The intervention proposed the emptying of the original habitation from its internal partition designed during the 50 as a cluster of different adjacent spaces, closed rooms following a fragmented spatial logic.
The project aimed to reorganize the living areas as functional parallel stripes following a space continuity concept to organize them.
The architectural elements that redesign the space are basically four: the service volume, the masonry bookcase, the hollow septum, and the sliding panel.
The main theme is the hollow septum here used in a domestic environment. This inhabited septum follows the orthogonal arrangement of the house organizing the space in parallels functional stripes of different dimension (sleeping, living, facility, and kitchen).

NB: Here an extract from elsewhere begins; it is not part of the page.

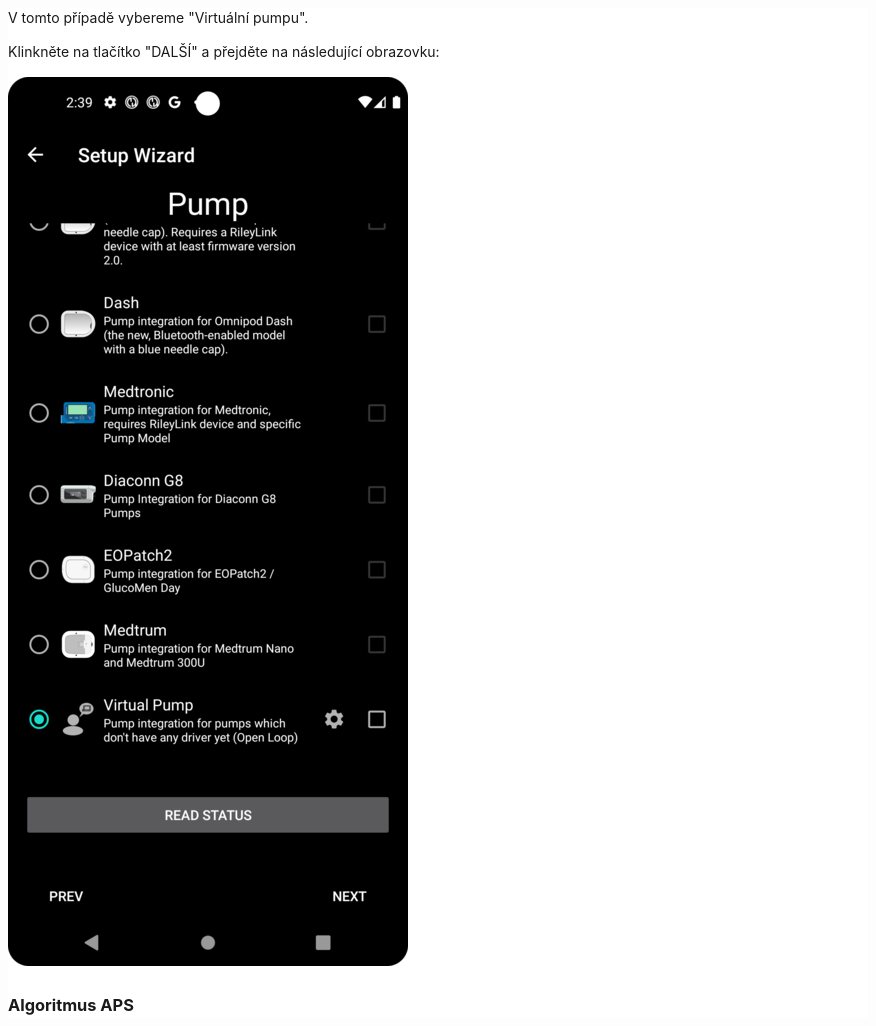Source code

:V tomto případě vybereme "Virtuální pumpu".

Klinkněte na tlačítko "DALŠÍ" a přejděte na následující obrazovku:

![image](../images/setup-wizard/Screenshot_20231202_143935.png)

### Algoritmus APS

This facility septum is also a plastic element that with its dimension and depth remind to the ancient wall’s dept. Its mass, containing bathroom and closets, is engraved by visible splayed marks that permit the pass by and serve as filters between living and sleeping areas. The splays create protected ambits between the living and sleeping area and the facility and focus the visual attention through the entire house. The hollow septum without blocking the space ensures the flexibility of the sleeping area that could be organized as a unicum or divided into two rooms.
The “blades” of the book case enhance the perspective orthogonal to the septum and contribute to the entrance wall dematerialization.
The living room wide and bright is inhabited by a hollow shape that organize spatially and visually the space.
The big sliding panel when closed fits into the bookcase “blades”, when open include the space of the kitchen to living room.
The intervention totally renewed the house functionally and architectonically increasing the living area and the number of bathrooms thank to the suppression of useless partition and corridors.
The light variation is one of the most interesting effect achieved thank to the splayed passages and engraved marks.